プラットフォームの違い:iOS vs Android#
iOS(Metal):
- より高速な推論(Androidより約20%高速)
- より良いメモリ管理
- モデルがデフォルトでiCloudにバックアップされる(
NSURLIsExcludedFromBackupKeyで無効化可能)
Android(Vulkan/OpenCL):
- デバイス間のバラつきが大きい
- 一部の古いGPUはVulkanをサポートしない(CPUにフォールバック)
- ストレージは自動バックアップされない
両プラットフォームでテストしてください—パフォーマンスは大きく異なる場合があります。
デバッグのヒント#
1. 詳細ログを有効にする
const ctx = await initLlama({
model: MODEL_PATH,
n_ctx: 8192,
n_gpu_layers: 99,
verbose: true, // Logs every token + timings
});2. トークン数を追跡する
const tokens = fullResponse.split(/\s+/).length * 1.3; // Rough estimate
console.log(`Generated ${tokens} tokens in ${duration}ms`);3. メモリを監視する
import { MemoryInfo } from 'react-native-device-info';
const memoryUsage = await MemoryInfo.getUsedMemory();
console.log(`Memory: ${(memoryUsage / 1024 / 1024).toFixed(0)} MB`);4. オフラインでテストする
機内モードを有効にしてすべてが動作することを確認します。モデルはキャッシュからロードされ、推論は完了し、バックエンドの永続化のみがグレースフルに失敗するはずです。
次のステップ#
マルチモーダルサポート llama.cppはビジョンモデル(LLaVA、Qwen2-VL)をサポートしています。想像してみてください:「カーテン生地の写真です—ジョブに追加してください。」
ファインチューニング ドメイン固有のデータ(過去のジョブ記述、顧客とのやり取り)でLoRAアダプターをトレーニング。精度を20-30%向上させる可能性があります。

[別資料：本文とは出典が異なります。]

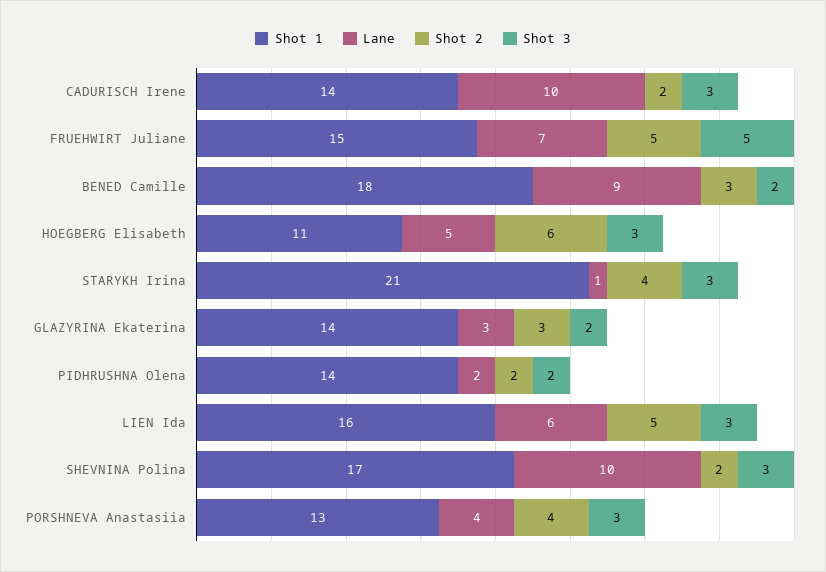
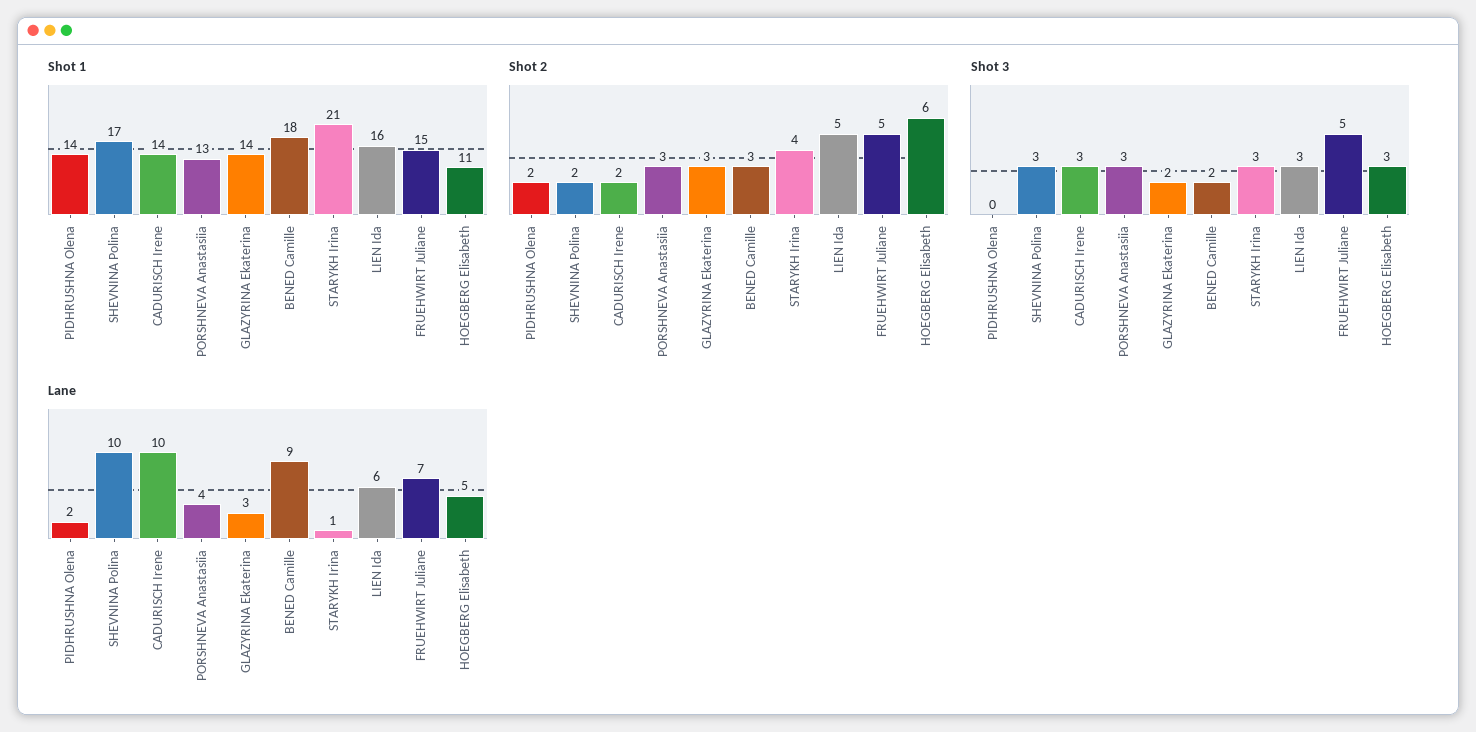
  {
    "Shot 1": {
      "CADURISCH Irene": 14,
      "FRUEHWIRT Juliane": 15,
      "BENED Camille": 18,
      "HOEGBERG Elisabeth": 11,
      "STARYKH Irina": 21,
      "GLAZYRINA Ekaterina": 14,
      "PIDHRUSHNA Olena": 14,
      "LIEN Ida": 16,
      "SHEVNINA Polina": 17,
      "PORSHNEVA Anastasiia": 13
    },
    "Lane": {
      "CADURISCH Irene": 10,
      "FRUEHWIRT Juliane": 7,
      "BENED Camille": 9,
      "HOEGBERG Elisabeth": 5,
      "STARYKH Irina": 1,
      "GLAZYRINA Ekaterina": 3,
      "PIDHRUSHNA Olena": 2,
      "LIEN Ida": 6,
      "SHEVNINA Polina": 10,
      "PORSHNEVA Anastasiia": 4
    },
    "Shot 2": {
      "CADURISCH Irene": 2,
      "FRUEHWIRT Juliane": 5,
      "BENED Camille": 3,
      "HOEGBERG Elisabeth": 6,
      "STARYKH Irina": 4,
      "GLAZYRINA Ekaterina": 3,
      "PIDHRUSHNA Olena": 2,
      "LIEN Ida": 5,
      "SHEVNINA Polina": 2,
-     "PORSHNEVA Anastasiia": 4
+     "PORSHNEVA Anastasiia": 3
    },
    "Shot 3": {
      "CADURISCH Irene": 3,
      "FRUEHWIRT Juliane": 5,
      "BENED Camille": 2,
      "HOEGBERG Elisabeth": 3,
      "STARYKH Irina": 3,
      "GLAZYRINA Ekaterina": 2,
-     "PIDHRUSHNA Olena": 2,
+     "PIDHRUSHNA Olena": 0,
      "LIEN Ida": 3,
      "SHEVNINA Polina": 3,
      "PORSHNEVA Anastasiia": 3
    }
  }

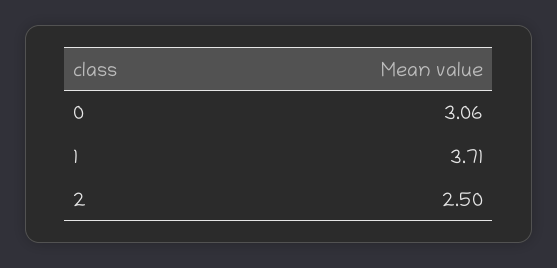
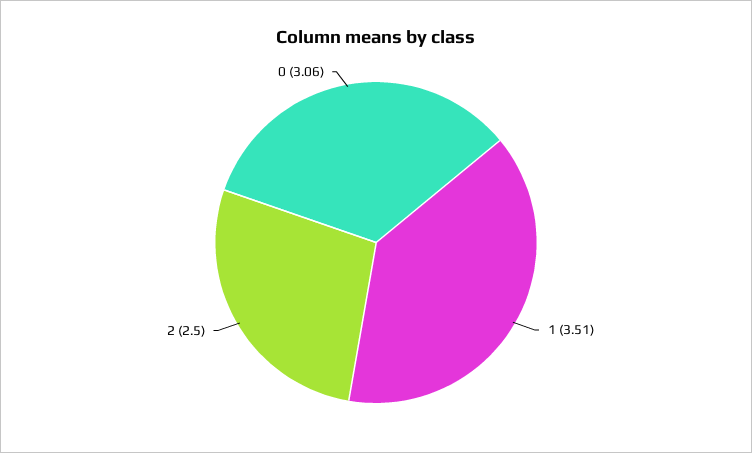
  {
    "0": 3.06,
-   "1": 3.71,
+   "1": 3.51,
    "2": 2.5
  }

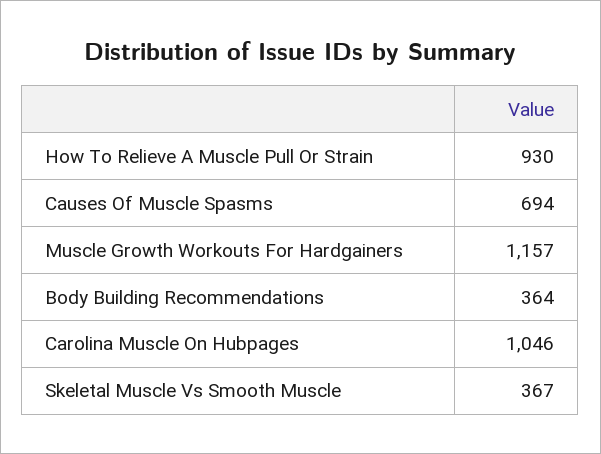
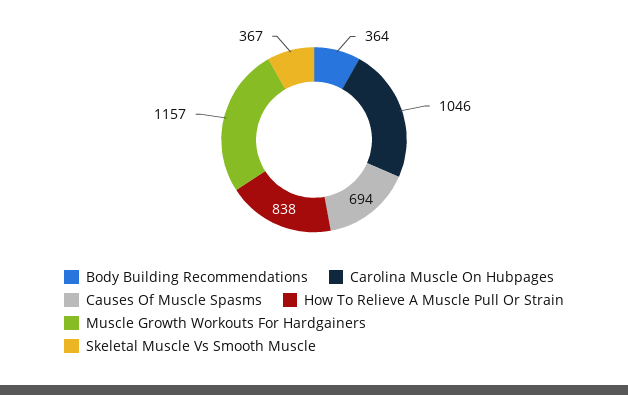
  {
-   "How To Relieve A Muscle Pull Or Strain": 930,
+   "How To Relieve A Muscle Pull Or Strain": 838,
    "Causes Of Muscle Spasms": 694,
    "Muscle Growth Workouts For Hardgainers": 1157,
    "Body Building Recommendations": 364,
    "Carolina Muscle On Hubpages": 1046,
    "Skeletal Muscle Vs Smooth Muscle": 367
  }

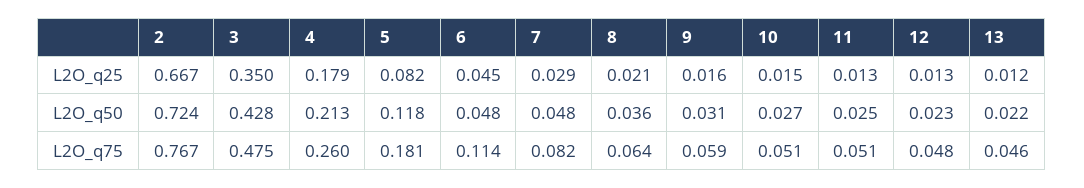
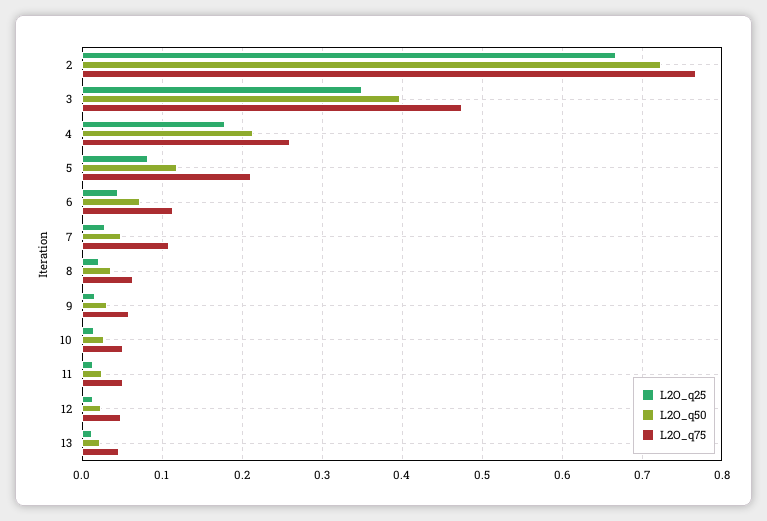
  {
    "L2O_q25": {
      "2": 0.667,
      "3": 0.35,
      "4": 0.179,
      "5": 0.082,
      "6": 0.045,
      "7": 0.029,
      "8": 0.021,
      "9": 0.016,
      "10": 0.015,
      "11": 0.013,
      "12": 0.013,
      "13": 0.012
    },
    "L2O_q50": {
      "2": 0.724,
-     "3": 0.428,
+     "3": 0.4,
      "4": 0.213,
      "5": 0.118,
-     "6": 0.048,
+     "6": 0.07,
      "7": 0.048,
      "8": 0.036,
      "9": 0.031,
      "10": 0.027,
      "11": 0.025,
      "12": 0.023,
      "13": 0.022
    },
    "L2O_q75": {
      "2": 0.767,
      "3": 0.475,
      "4": 0.26,
-     "5": 0.181,
+     "5": 0.21,
      "6": 0.114,
-     "7": 0.082,
+     "7": 0.11,
      "8": 0.064,
      "9": 0.059,
      "10": 0.051,
      "11": 0.051,
      "12": 0.048,
      "13": 0.046
    }
  }

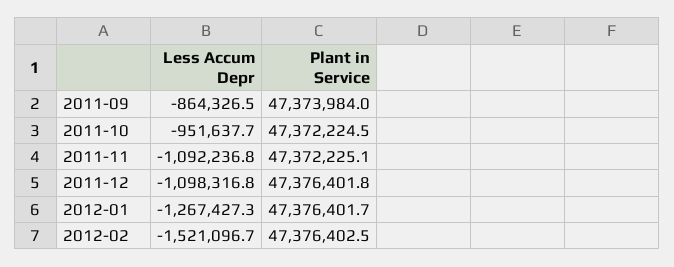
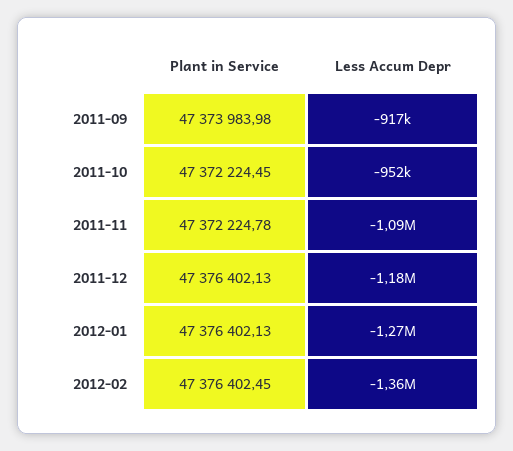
  {
    "Less Accum Depr": {
-     "2011-09": -864326.5,
+     "2011-09": -917000,
      "2011-10": -951637.7,
      "2011-11": -1092236.8,
-     "2011-12": -1098316.8,
+     "2011-12": -1180000,
      "2012-01": -1267427.3,
-     "2012-02": -1521096.7
+     "2012-02": -1360000
    },
    "Plant in Service": {
      "2011-09": 47373983.98,
      "2011-10": 47372224.45,
-     "2011-11": 47372225.1,
+     "2011-11": 47372224.78,
-     "2011-12": 47376401.8,
+     "2011-12": 47376402.13,
-     "2012-01": 47376401.7,
+     "2012-01": 47376402.13,
      "2012-02": 47376402.45
    }
  }

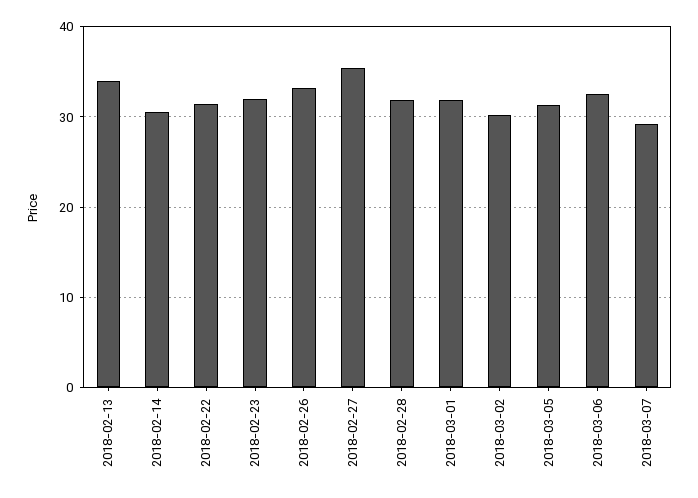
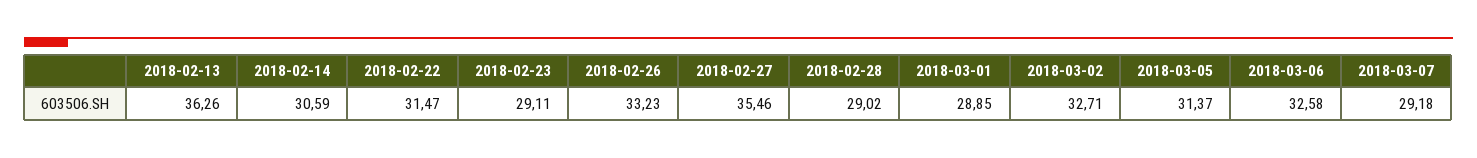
  {
-   "2018-02-13": 34,
+   "2018-02-13": 36.26,
    "2018-02-14": 30.59,
    "2018-02-22": 31.47,
-   "2018-02-23": 32,
+   "2018-02-23": 29.11,
    "2018-02-26": 33.23,
    "2018-02-27": 35.46,
-   "2018-02-28": 32,
+   "2018-02-28": 29.02,
-   "2018-03-01": 32,
+   "2018-03-01": 28.85,
-   "2018-03-02": 30,
+   "2018-03-02": 32.71,
    "2018-03-05": 31.37,
    "2018-03-06": 32.58,
    "2018-03-07": 29.18
  }

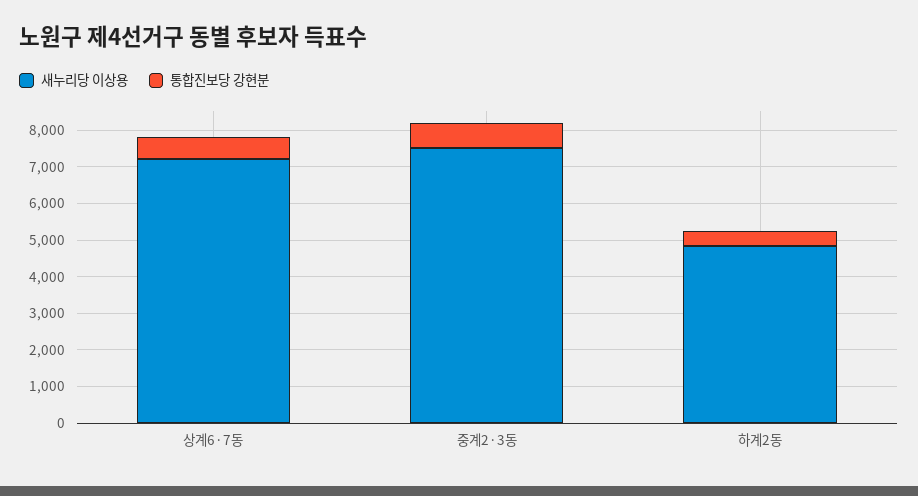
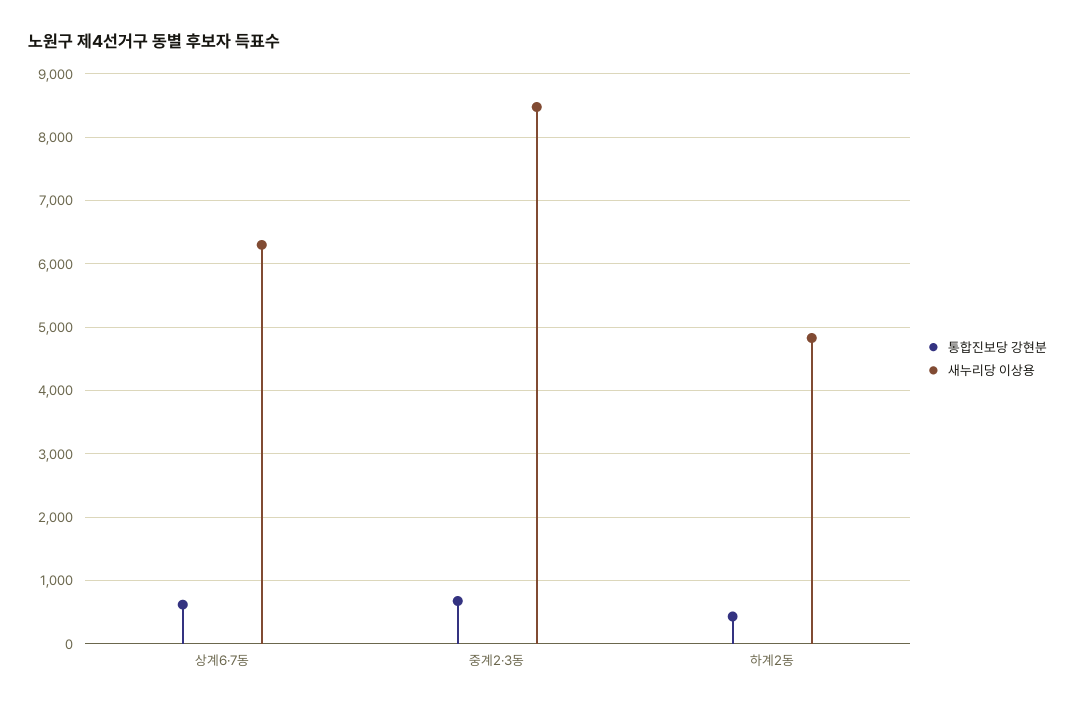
  {
    "새누리당 이상용": {
-     "상계6·7동": 7250,
+     "상계6·7동": 6300,
-     "중계2·3동": 7500,
+     "중계2·3동": 8500,
      "하계2동": 4800
    },
    "통합진보당 강현분": {
      "상계6·7동": 600,
      "중계2·3동": 700,
      "하계2동": 400
    }
  }

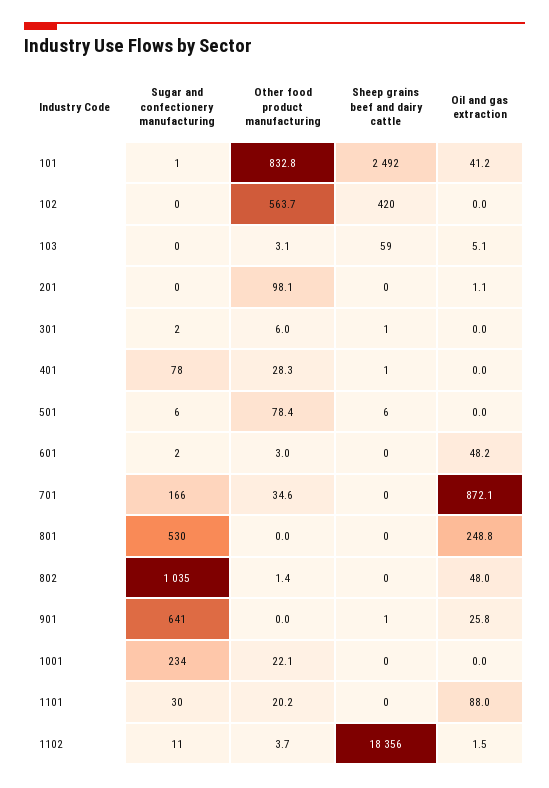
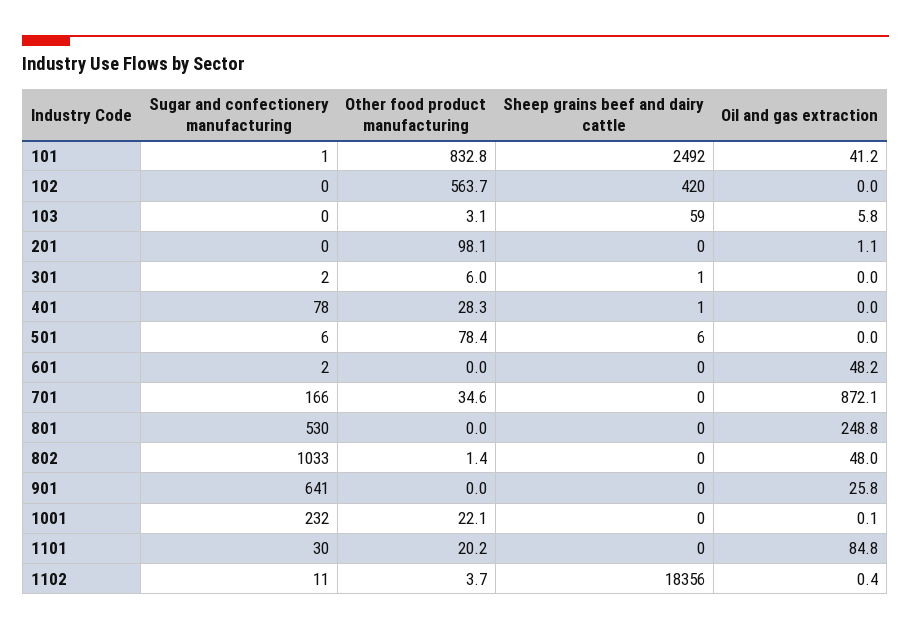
  {
    "Sugar and confectionery manufacturing": {
      "101": 1,
      "102": 0,
      "103": 0,
      "201": 0,
      "301": 2,
      "401": 78,
      "501": 6,
      "601": 2,
      "701": 166,
      "801": 530,
-     "802": 1035,
+     "802": 1033,
      "901": 641,
-     "1001": 234,
+     "1001": 232,
      "1101": 30,
      "1102": 11
    },
    "Other food product manufacturing": {
      "101": 832.8,
      "102": 563.7,
      "103": 3.1,
      "201": 98.1,
      "301": 6,
      "401": 28.3,
      "501": 78.4,
-     "601": 3,
+     "601": 0,
      "701": 34.6,
      "801": 0,
      "802": 1.4,
      "901": 0,
      "1001": 22.1,
      "1101": 20.2,
      "1102": 3.7
    },
    "Sheep grains beef and dairy cattle": {
      "101": 2492,
      "102": 420,
      "103": 59,
      "201": 0,
      "301": 1,
      "401": 1,
      "501": 6,
      "601": 0,
      "701": 0,
      "801": 0,
      "802": 0,
-     "901": 1,
+     "901": 0,
      "1001": 0,
      "1101": 0,
      "1102": 18356
    },
    "Oil and gas extraction": {
      "101": 41.2,
      "102": 0,
-     "103": 5.1,
+     "103": 5.8,
      "201": 1.1,
      "301": 0,
      "401": 0,
      "501": 0,
      "601": 48.2,
      "701": 872.1,
      "801": 248.8,
      "802": 48,
      "901": 25.8,
-     "1001": 0,
+     "1001": 0.1,
-     "1101": 88,
+     "1101": 84.8,
-     "1102": 1.5
+     "1102": 0.4
    }
  }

音声インターフェース Whisper.cppと組み合わせてオンデバイス音声認識。完全にオフラインの音声アシスタント。
連合学習 生データを共有せずにユーザー間でモデルの改善を集約。プライバシーを保護した個人化。
これを構築すべきか?#
適している場合:
- 機密データを扱うビジネスアプリ
- オフラインファーストのワークフロー
- 構造化タスク(分類、データ入力、検索)
- 大規模でコスト意識が高い場合
適さない場合:
- オープンエンドのチャット(Claude/GPT-4を使用)
- 知識集約型タスク(小型モデルはトレーニングデータが限られている)
- ローエンドデバイスのサポートが必要な場合
- 急速に変化するドメイン知識
まとめ#
オンデバイスAIは即座のレスポンス、オフライン機能、ゼロの限界コストを提供します。プライバシーはおまけです。
技術スタック:
- llama.rn:llama.cppのReact Nativeバインディング
- Qwen 1.7B Q4_K_M:コンパクトな指示追従モデル
- カスタムツールシステム:XMLベースの関数呼び出し
- ストリームファーストアーキテクチャ:トークンごとのUI更新
実装全体:約12時間の開発、$0/月のインフラコスト、オフラインで動作、完全なプライバシー。
機密データを扱うビジネスアプリを構築しているなら、これは今や現実的な選択肢です。ツールは動き、パフォーマンスは十分で、コストに勝るものはありません。